> For the complete documentation index, see [llms.txt](https://jadelab.gitbook.io/jadegit/llms.txt). Markdown versions of documentation pages are available by appending `.md` to page URLs; this page is available as [Markdown](https://jadelab.gitbook.io/jadegit/0.18.0/admin/database-snapshots.md).

# Database Snapshots

Similar to traditional backups, database snapshots are copies taken at a point in time. However, in this context they're not intended for disaster recovery, rather as a means to publish database copies that can be used elsewhere for development and testing purposes.

Since these aren't intended for disaster recovery, they don't need to preserve the source folder structure or any environment-specific files, nor do they need to be copied in a manner that strictly guarantees data integrity. Instead, they can use the same folder structure as database images and can be copied in a manner that prioritises speed over strict data integrity guarantees.

Using this pattern provides a decoupled approach where snapshots can be published from one place and consumed elsewhere in a consistent manner.

The initial need for this is likely to be the publishing of snapshots of production databases taken when they're quiesced or offline, which just contain system data files, that can be used to prepare empty database images.

For teams looking to go further, pipelines can be set up to automate the backup and refresh of test environments using full snapshots. This supports self-service scenarios such as a tester taking a snapshot of a database where a problem has been encountered, which can then be used to refresh another test database where a developer is ready to investigate. When snapshots are stored in the cloud, and using self-hosted agents wherever databases are hosted, this approach can also support environments running in the cloud, on-prem, and even local workstations if desired.

### Code-Only

A code-only snapshot is a copy of a database that doesn't contain any application data, just the system metamodel data which defines application schemas, providing the basis for empty database images.

These are produced by copying only the system data files from a snapshot taken when the database was quiesced or offline, and using `jdbutilb` to reset the database state to reflect that application data files are not present.

## Storage

Like images, snapshots can be located anywhere common to its consumers. Using cloud hosted blob storage is recommended, but a traditional filesystem can also be used instead.

It's recommended snapshots be published using the structure:

```
<environment>/<database>/<name>
```

Where `environment` identifies the source environment the snapshot was taken from (e.g. `production`, `test`), `database` is the canonical database name (e.g. `finance`, `inventory`), and `name` is the snapshot folder name, consisting of a timestamp in `yyyyMMddHHmmss` format with an optional reference suffix separated by a hyphen (e.g. `20250101120123`, `20250101120123-code-only`).

A suffix is added when a reference other than the default of `latest` is specified when the snapshot is taken. A corresponding reference file with the same name is then created or updated to store the snapshot name, allowing it to be resolved by reference rather than by name. The special reference `code-only` is used to indicate that a snapshot need only contain system data files, and be taken while the database is quiesced or offline, ready to be used as the basis for creating an empty database image.
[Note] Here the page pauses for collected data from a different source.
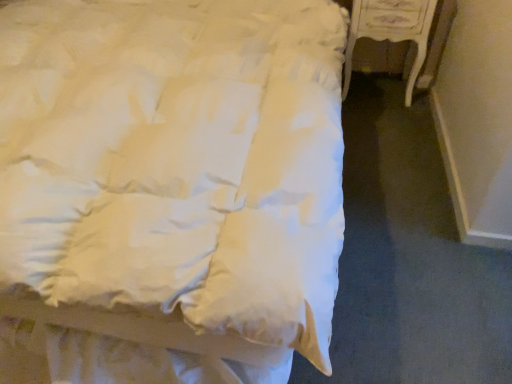
Question: Considering the relative positions of white satin bed at upper left and white glossy nightstand at right in the image provided, is white satin bed at upper left to the left of white glossy nightstand at right from the viewer's perspective?

Choices:
 (A) no
 (B) yes

Answer: (B)

Question: From the image's perspective, is white satin bed at upper left on white glossy nightstand at right?

Choices:
 (A) yes
 (B) no

Answer: (B)

Question: Is white satin bed at upper left oriented towards white glossy nightstand at right?

Choices:
 (A) no
 (B) yes

Answer: (A)

Question: From a real-world perspective, is white satin bed at upper left located higher than white glossy nightstand at right?

Choices:
 (A) no
 (B) yes

Answer: (B)

Question: From the image's perspective, is white satin bed at upper left under white glossy nightstand at right?

Choices:
 (A) no
 (B) yes

Answer: (B)

Question: From a real-world perspective, is white satin bed at upper left beneath white glossy nightstand at right?

Choices:
 (A) no
 (B) yes

Answer: (A)

Question: From the image's perspective, would you say white glossy nightstand at right is positioned over white satin bed at upper left?

Choices:
 (A) yes
 (B) no

Answer: (A)

Question: Can you confirm if white glossy nightstand at right is smaller than white satin bed at upper left?

Choices:
 (A) no
 (B) yes

Answer: (B)

Question: Is white glossy nightstand at right with white satin bed at upper left?

Choices:
 (A) no
 (B) yes

Answer: (A)

Question: Considering the relative sizes of white glossy nightstand at right and white satin bed at upper left in the image provided, is white glossy nightstand at right bigger than white satin bed at upper left?

Choices:
 (A) yes
 (B) no

Answer: (B)

Question: From a real-world perspective, does white glossy nightstand at right stand above white satin bed at upper left?

Choices:
 (A) no
 (B) yes

Answer: (A)

Question: Is white glossy nightstand at right further to camera compared to white satin bed at upper left?

Choices:
 (A) yes
 (B) no

Answer: (A)

Question: Is white satin bed at upper left situated inside white glossy nightstand at right or outside?

Choices:
 (A) inside
 (B) outside

Answer: (B)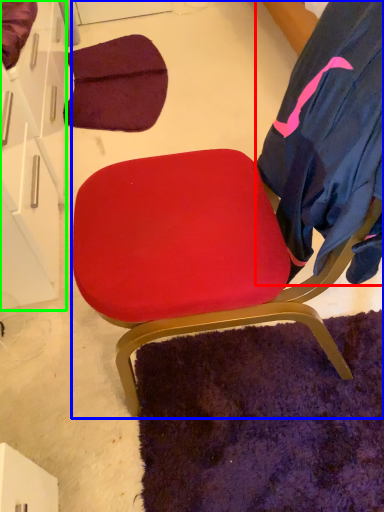
Question: Considering the real-world distances, which object is farthest from robe (highlighted by a red box)? chair (highlighted by a blue box) or drawer (highlighted by a green box)?

Choices:
 (A) chair
 (B) drawer

Answer: (B)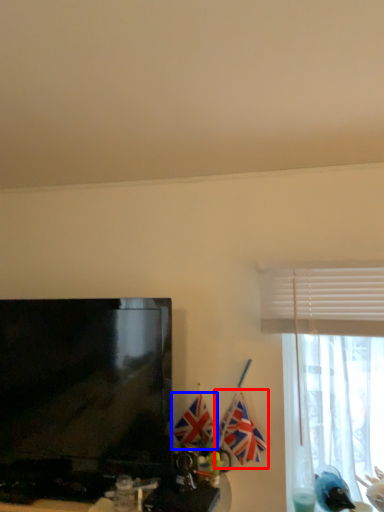
Question: Among these objects, which one is nearest to the camera, flag (highlighted by a red box) or flag (highlighted by a blue box)?

Choices:
 (A) flag
 (B) flag

Answer: (A)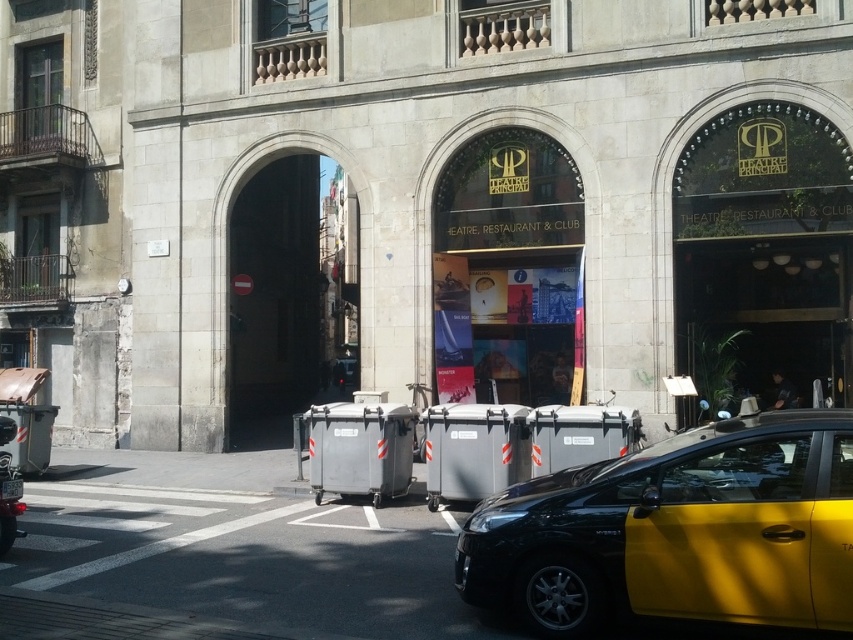
Does yellow matte taxi at lower right have a smaller size compared to white plastic license plate at lower center?

Incorrect, yellow matte taxi at lower right is not smaller in size than white plastic license plate at lower center.

Can you confirm if yellow matte taxi at lower right is positioned to the left of white plastic license plate at lower center?

Incorrect, yellow matte taxi at lower right is not on the left side of white plastic license plate at lower center.

You are a GUI agent. You are given a task and a screenshot of the screen. Output one action in this format:
    pyautogui.click(x=<x>, y=<y>)
    Task: Click on the yellow matte taxi at lower right
    The image size is (853, 640).
    Given the screenshot: What is the action you would take?
    pyautogui.click(x=677, y=531)

Between point (3, 492) and point (18, 481), which one is positioned in front?

Positioned in front is point (3, 492).

Which is more to the left, shiny chrome motorcycle at lower left or white plastic license plate at lower center?

From the viewer's perspective, shiny chrome motorcycle at lower left appears more on the left side.

Where is `shiny chrome motorcycle at lower left`? This screenshot has width=853, height=640. shiny chrome motorcycle at lower left is located at coordinates (9, 502).

Who is higher up, yellow matte taxi at lower right or shiny chrome motorcycle at lower left?

yellow matte taxi at lower right

Which is below, yellow matte taxi at lower right or shiny chrome motorcycle at lower left?

Positioned lower is shiny chrome motorcycle at lower left.

Does point (747, 474) lie behind point (10, 509)?

No, it is not.

The image size is (853, 640). I want to click on yellow matte taxi at lower right, so click(677, 531).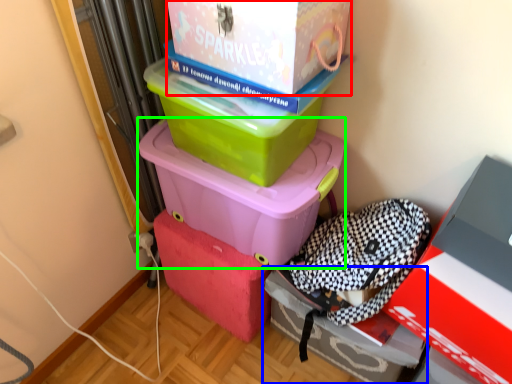
Question: Which object is positioned closest to box (highlighted by a red box)? Select from box (highlighted by a blue box) and box (highlighted by a green box).

Choices:
 (A) box
 (B) box

Answer: (B)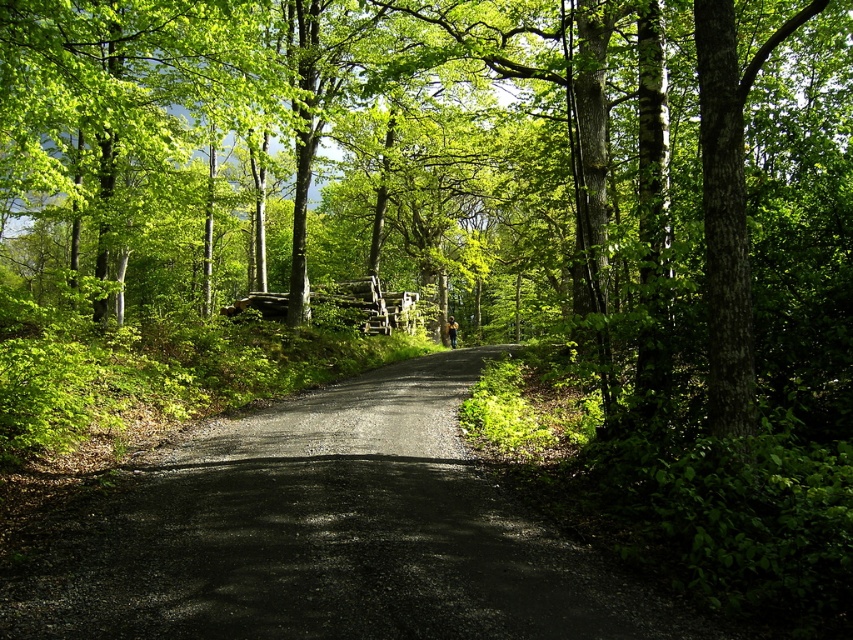
Is green leafy tree at center thinner than dirt/gravel road at center?

Incorrect, green leafy tree at center's width is not less than dirt/gravel road at center's.

At what (x,y) coordinates should I click in order to perform the action: click on green leafy tree at center. Please return your answer as a coordinate pair (x, y). Looking at the image, I should click on (430, 196).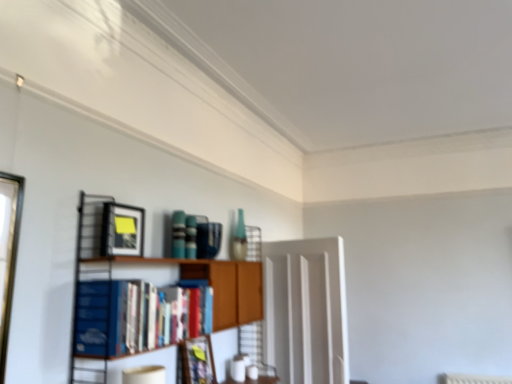
Question: Is blue hardcover book at left oriented towards matte black picture frame at upper left, which appears as the 2th picture frame when viewed from the back?

Choices:
 (A) no
 (B) yes

Answer: (A)

Question: Is blue hardcover book at left thinner than matte black picture frame at upper left, which appears as the 2th picture frame when viewed from the back?

Choices:
 (A) no
 (B) yes

Answer: (A)

Question: Considering the relative sizes of blue hardcover book at left and matte black picture frame at upper left, positioned as the 1th picture frame in left-to-right order, in the image provided, is blue hardcover book at left wider than matte black picture frame at upper left, positioned as the 1th picture frame in left-to-right order,?

Choices:
 (A) yes
 (B) no

Answer: (A)

Question: Does blue hardcover book at left lie behind matte black picture frame at upper left, positioned as the 1th picture frame in left-to-right order?

Choices:
 (A) no
 (B) yes

Answer: (A)

Question: Is blue hardcover book at left turned away from matte black picture frame at upper left, which is the 2th picture frame from right to left?

Choices:
 (A) yes
 (B) no

Answer: (B)

Question: From the image's perspective, is matte black picture frame at upper left, the 1th picture frame when ordered from front to back, positioned above or below wooden bookshelf at center?

Choices:
 (A) above
 (B) below

Answer: (A)

Question: From a real-world perspective, is matte black picture frame at upper left, positioned as the 1th picture frame in left-to-right order, above or below wooden bookshelf at center?

Choices:
 (A) above
 (B) below

Answer: (A)

Question: Is matte black picture frame at upper left, which appears as the 2th picture frame when viewed from the back, bigger or smaller than wooden bookshelf at center?

Choices:
 (A) small
 (B) big

Answer: (A)

Question: Considering their positions, is matte black picture frame at upper left, the 1th picture frame when ordered from front to back, located in front of or behind wooden bookshelf at center?

Choices:
 (A) front
 (B) behind

Answer: (B)

Question: Is point (206, 352) closer or farther from the camera than point (343, 382)?

Choices:
 (A) closer
 (B) farther

Answer: (A)

Question: From a real-world perspective, is matte black picture frame at center, the first picture frame ordered from the bottom, above or below transparent glass door at center?

Choices:
 (A) below
 (B) above

Answer: (A)

Question: In terms of width, does matte black picture frame at center, marked as the first picture frame in a right-to-left arrangement, look wider or thinner when compared to transparent glass door at center?

Choices:
 (A) thin
 (B) wide

Answer: (A)

Question: From the image's perspective, is matte black picture frame at center, marked as the first picture frame in a back-to-front arrangement, positioned above or below transparent glass door at center?

Choices:
 (A) below
 (B) above

Answer: (A)

Question: Considering the relative positions of wooden bookshelf at center and blue hardcover book at left in the image provided, is wooden bookshelf at center to the left or to the right of blue hardcover book at left?

Choices:
 (A) right
 (B) left

Answer: (A)

Question: From the image's perspective, is wooden bookshelf at center positioned above or below blue hardcover book at left?

Choices:
 (A) above
 (B) below

Answer: (B)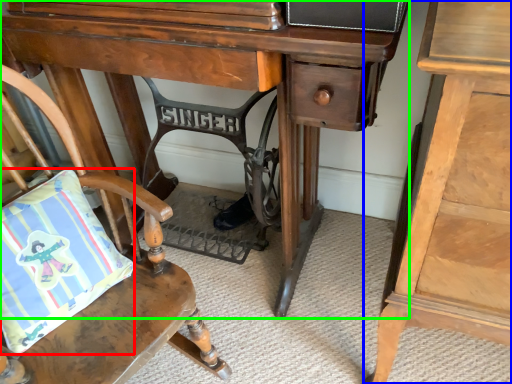
Question: Based on their relative distances, which object is nearer to pillow (highlighted by a red box)? Choose from nightstand (highlighted by a blue box) and desk (highlighted by a green box).

Choices:
 (A) nightstand
 (B) desk

Answer: (B)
The following special references are also maintained automatically:

* `latest.txt` — the most recent full snapshot
* `code.txt` — the most recent offline or quiesced snapshot, suitable as the basis for a code-only download

For example:

```
production/
  finance/
    20250101120123-code-only/ (offline)
      bin/
      system/
        _*.dat
    20250131235959-monthend/ (offline)
      bin/
      system/
        *.dat
        journals/
    20250301090456/ (online)
      bin/
      system/
        *.dat
        journals/
    code-only.txt (20250101120123-code-only)
    code.txt (20250131235959-monthend)
    latest.txt (20250301090456)
    monthend.txt (20250131235959-monthend)
  inventory/
    ...

test/
  ...
```

## Scrambled

For teams working with sensitive data, they may have a requirement to use scrambled snapshots.

This is particularly relevant when using a cloud platform, for which networks may be used to define strict boundaries for scrambled and unscrambled data usage. For example, a production and non-production network may both have access to a common services network, but neither have sight of the other. The production network may contain pre-production environments that use unscrambled or scrambled data, whereas environments in the non-production network may only use scrambled data.

To support this kind of architecture, two storage locations are recommended. One for unscrambled snapshots located within the production network, which cannot be accessed by other networks. One for scrambled snapshots located within the common services network, which is accessible by other networks. Within the production network, a scrambling pipeline would be used to download unscrambled snapshots, scramble, and then publish to the scrambled storage location where snapshots would be named and organised in the same way, with the only difference being that the contents have been scrambled.